Record specific answers so sourcing, screening, and interview decisions use the same definition of the role.

  1. 1

    Which decisions, models, experiments, or product behaviours will the scientist own?

  2. 2

    What data exists, who governs it, and which quality or access constraints are known?

  3. 3

    Who supports engineering, experimentation, deployment, monitoring, and domain validation?

  4. 4

    What statistical depth is essential versus familiar tooling that can be learned?

Evaluation criteria

Evidence to use in a Data Scientist scorecard

Agree the criteria before interviews begin, then score examples against the same evidence standard.

Problem framing
Defines the user, decision, baseline, constraints, error costs, and evidence before modelling.
Selects a sophisticated method before clarifying what result would be useful.
Validation judgement
Tests leakage, bias, uncertainty, robustness, baselines, and real-use conditions.
Reports one high metric without explaining data construction or failure modes.
Decision communication
Explains what is known, uncertain, actionable, and unsafe to infer.
Uses technical authority to overstate causality or confidence.

Structured interview

Data Scientist interview questions and strong signals

Ask the same core questions in the same order, then use follow-ups to understand the candidate’s individual contribution.

1

Tell me about a model that did not outperform a simple baseline.

Strong answer signal

Shows honest validation, diagnosis, decision value, and learning rather than metric hunting.

2

How would you choose the error metric for a high-impact classification decision?

Strong answer signal

Connects affected groups, base rates, false outcomes, thresholds, operations, and monitoring.

3

Describe a stakeholder question you refused to answer from the available data.

Strong answer signal

Identifies the inference risk, communicates it clearly, and proposes safer evidence or action.

Related titles

Check the scope behind the title

Decision Scientist — often focuses on experimentation, causal questions, and business decisions.
Applied Scientist — may carry deeper research or algorithm development in a product setting.
Machine Learning Scientist — usually concentrates on model research rather than production engineering.

Common hiring mistakes

Problems to remove before publishing

Combining analytics, data engineering, ML engineering, research, and BI ownership in one vacancy.

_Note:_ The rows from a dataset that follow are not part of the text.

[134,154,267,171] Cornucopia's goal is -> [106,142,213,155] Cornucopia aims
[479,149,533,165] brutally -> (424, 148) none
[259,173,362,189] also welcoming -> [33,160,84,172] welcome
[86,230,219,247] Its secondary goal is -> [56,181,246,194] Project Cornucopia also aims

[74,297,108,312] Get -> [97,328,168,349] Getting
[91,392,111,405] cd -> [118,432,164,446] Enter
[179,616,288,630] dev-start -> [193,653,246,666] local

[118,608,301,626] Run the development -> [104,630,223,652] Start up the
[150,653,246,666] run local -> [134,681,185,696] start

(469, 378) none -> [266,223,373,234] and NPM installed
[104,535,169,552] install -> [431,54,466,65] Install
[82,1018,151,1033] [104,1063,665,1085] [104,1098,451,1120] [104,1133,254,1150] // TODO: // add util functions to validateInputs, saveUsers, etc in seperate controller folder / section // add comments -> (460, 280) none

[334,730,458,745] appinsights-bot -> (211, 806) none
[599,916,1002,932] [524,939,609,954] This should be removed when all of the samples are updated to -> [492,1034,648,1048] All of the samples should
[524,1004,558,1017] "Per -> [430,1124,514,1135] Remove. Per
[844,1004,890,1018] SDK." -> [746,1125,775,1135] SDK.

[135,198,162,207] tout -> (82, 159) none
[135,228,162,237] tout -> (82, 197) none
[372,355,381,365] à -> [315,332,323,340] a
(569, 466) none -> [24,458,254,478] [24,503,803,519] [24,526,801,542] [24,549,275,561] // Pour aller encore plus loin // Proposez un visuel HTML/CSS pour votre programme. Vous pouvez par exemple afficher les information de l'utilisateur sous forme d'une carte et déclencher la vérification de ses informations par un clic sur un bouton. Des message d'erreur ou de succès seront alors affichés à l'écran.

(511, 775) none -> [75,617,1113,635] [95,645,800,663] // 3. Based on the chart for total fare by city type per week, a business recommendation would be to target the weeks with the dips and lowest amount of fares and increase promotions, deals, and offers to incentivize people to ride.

Requiring a doctorate where applied evidence would demonstrate the needed depth.

Naming algorithms and cloud tools without describing the decision, data, baseline, or deployment reality.

Source and review notes

How this template was prepared

Language
International English
Prepared by
ATZ CRM Editorial Team
Review
ATZ CRM Recruitment Editorial Review
Last reviewed
2026-08-05

O*NET: Data Scientists

Reference for occupation tasks, knowledge, skills, abilities, and work activities.

ESCO: occupations and skills

Reference for internationally recognised occupation and skills terminology.

Qualifications, compensation, licences, working conditions, and equal-opportunity wording must be checked for the role and location before use.

Recruiter questions

Data Scientist job description FAQs

What should a Data Scientist job description include?

Describe the decision or product, data, methods, validation, deployment support, responsible-use expectations, collaboration, and outcomes.

How is a Data Scientist different from a Data Analyst?

Data Scientists more often build statistical or machine-learning models and experiments. Data Analysts commonly focus on reporting, investigation, and decision support.

Is a doctorate required?

Only for work needing that research depth. Applied projects, industry experience, postgraduate study, or equivalent evidence may suit many roles.